## SOURCE EXCERPT
▼
Saturday, 13 February 2021

First post!    Rules, rules, rules... my journey

  My first wargames (in the sixties in South Africa) were of course using Airfix models and the sketchiest of rules. WW2 gaming has stuck with me, though I've moved on from pellet guns and firecrackers to die rolls and tables in determining damage.

  Before moving to the U.K in the nineties I'd graduated to WRG rules but despite their excellence in many respects they weren't floating my boat. The battles I read about had bodies of troops manoeuvering, engaging, falling back in ways that never semed to happen in my games. I came to realise that I needed to move to smaller models and more abstracted higher-level rules to capture these things.

  As a cash-poor immigrant I had another reason to sell my extensive 20mm collection and until I was more settled took a break from wargaming, returning to WW2 only after years of playing Ancients (DBM). Now married with kids and house in Staffordshire, I joined the Burton on Trent wargames club and there saw two competing systems: Flames of War (FoW) in 15mm and Blitzkrieg Commander (BKC) in 10mm. I took some time to examine the choice. To me 15mm seemed not very different in bulk from 20mm, so that vehicles looked too close together. 10mm was much better. The club didn't do 6mm and I ruled that out because of the tininess of the infantry; my experience of 6mm games in South Africa was that infantry tended to be forgotten.
▲
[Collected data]
▼
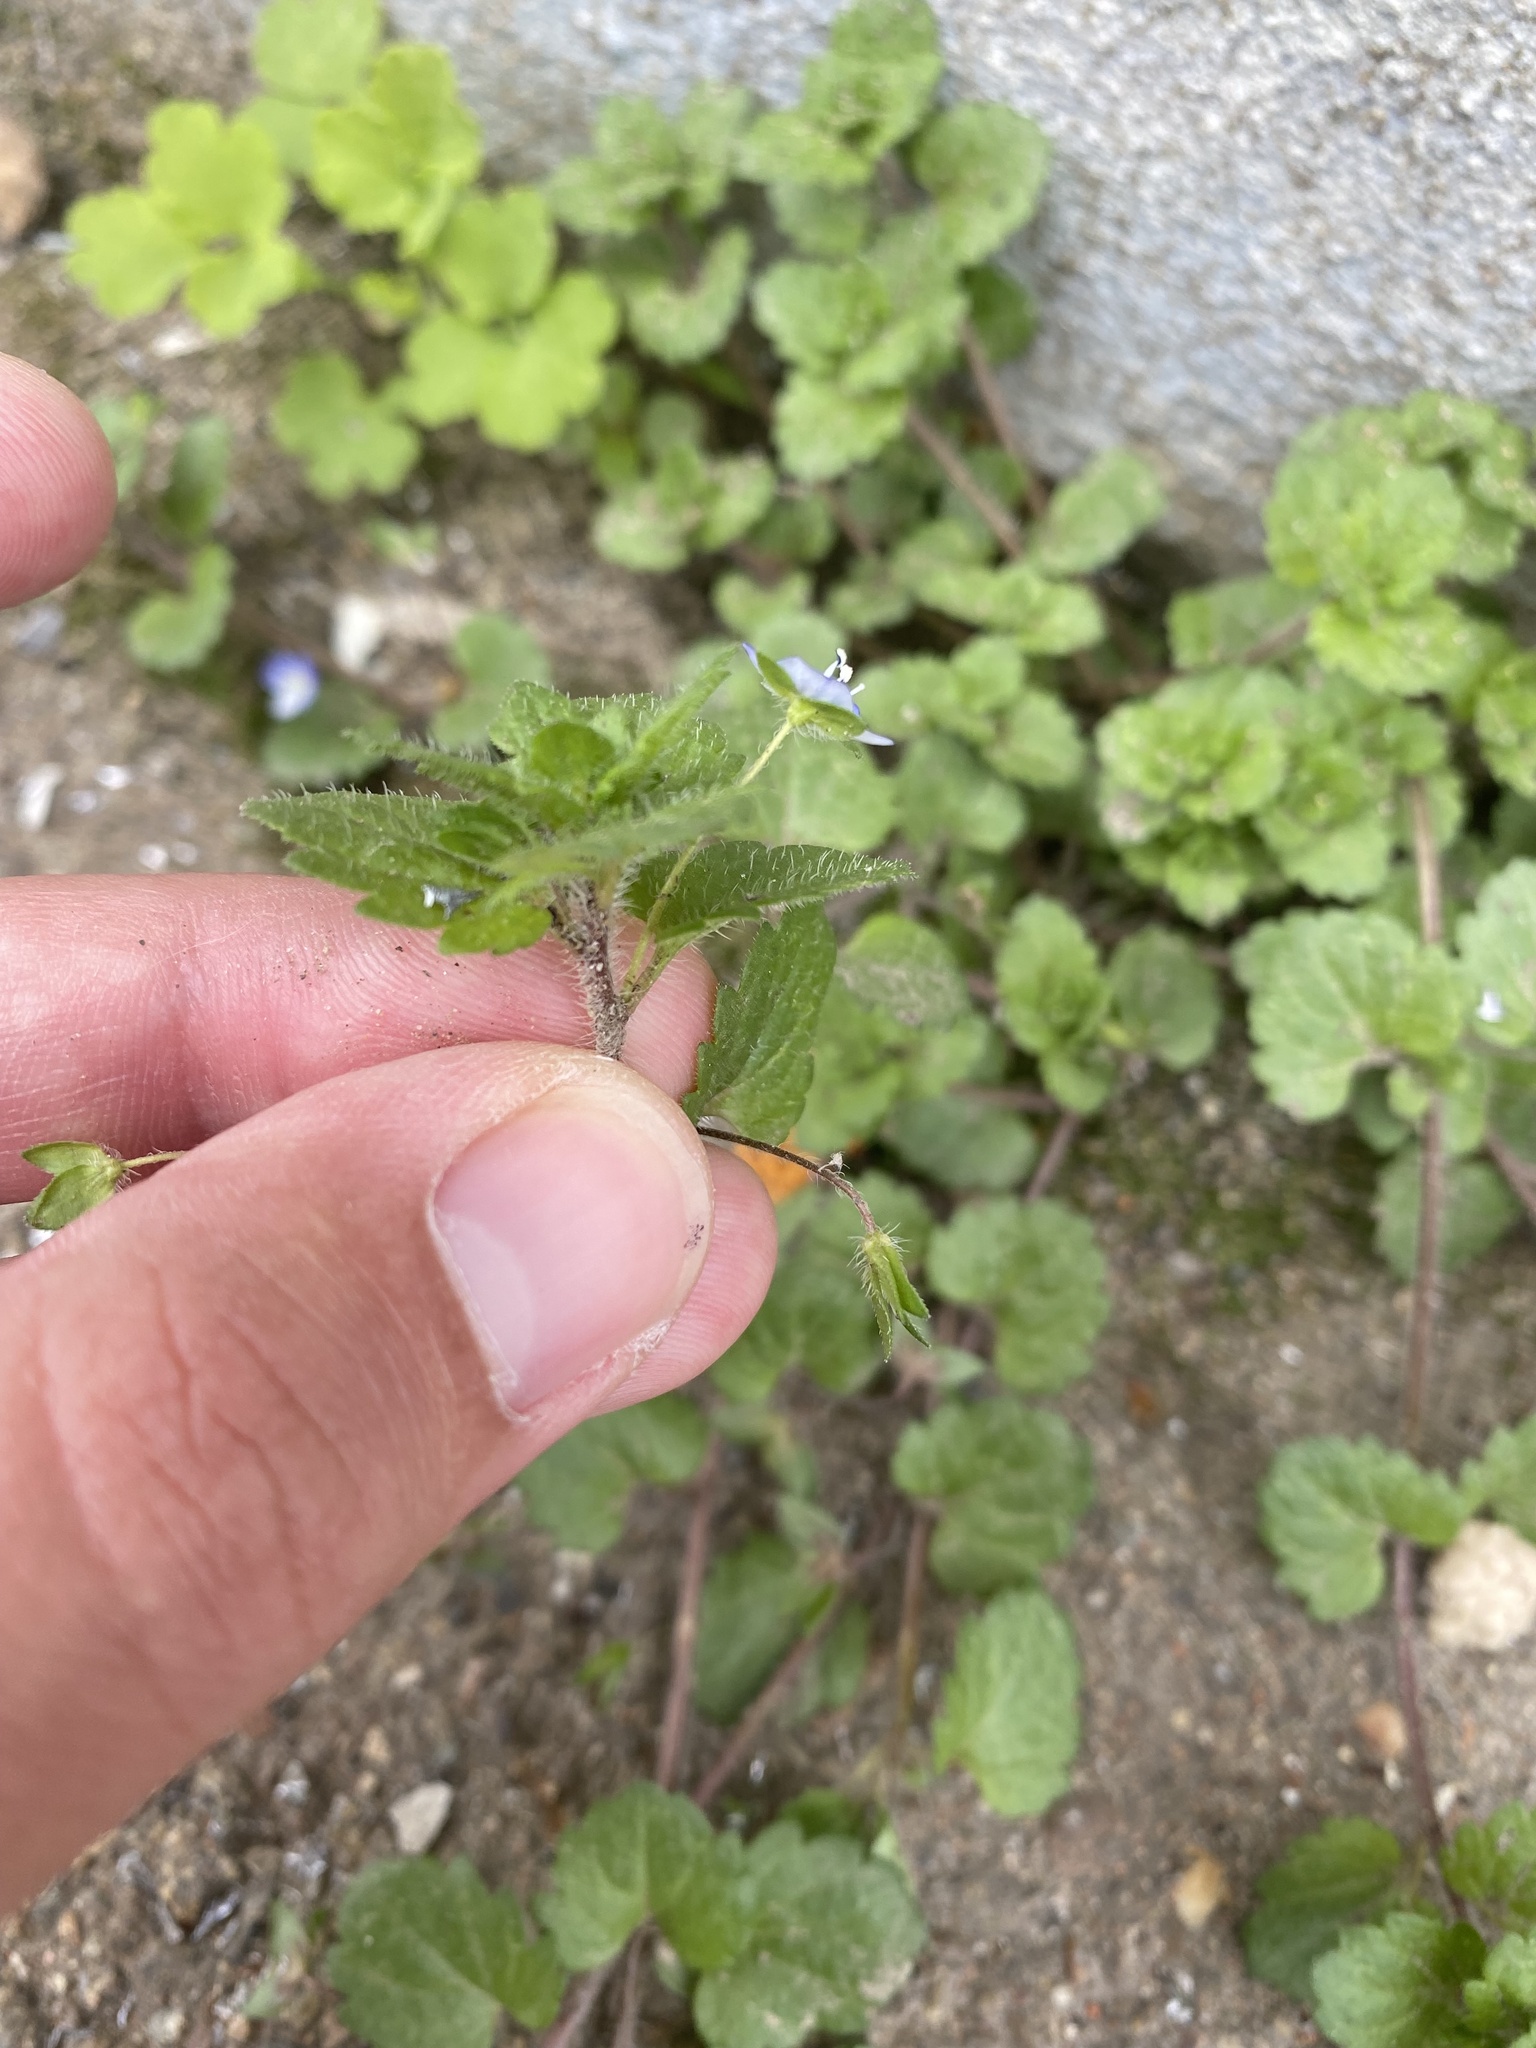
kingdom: Plantae
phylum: Tracheophyta
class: Magnoliopsida
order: Lamiales
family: Plantaginaceae
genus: Veronica
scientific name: Veronica persica
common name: Common field-speedwell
▲
## WHAT TO DO
- A) Rewrite the paragraph of the wargaming post that begins "Before moving to the U.K" in a shorter form, keeping its main facts.
- B) According to the wargaming post, what club did the writer join after settling in Staffordshire?
- C) Echo the wargaming post word for word from "Before moving to" up to and including "capture these things.".

## WRITTEN RESPONSES
- A) Before moving to the U.K. in the nineties, the writer had moved up to WRG rules. Though excellent in many ways, they didn't appeal. In the battles the writer read about, bodies of troops maneuvered, engaged and fell back, and that never seemed to happen in the writer's own games. The writer concluded that smaller models and more abstract, higher-level rules were needed to capture this.

- B) The Burton on Trent wargames club.

- C)
Before moving to the U.K in the nineties I'd graduated to WRG rules but despite their excellence in many respects they weren't floating my boat. The battles I read about had bodies of troops manoeuvering, engaging, falling back in ways that never semed to happen in my games. I came to realise that I needed to move to smaller models and more abstracted higher-level rules to capture these things.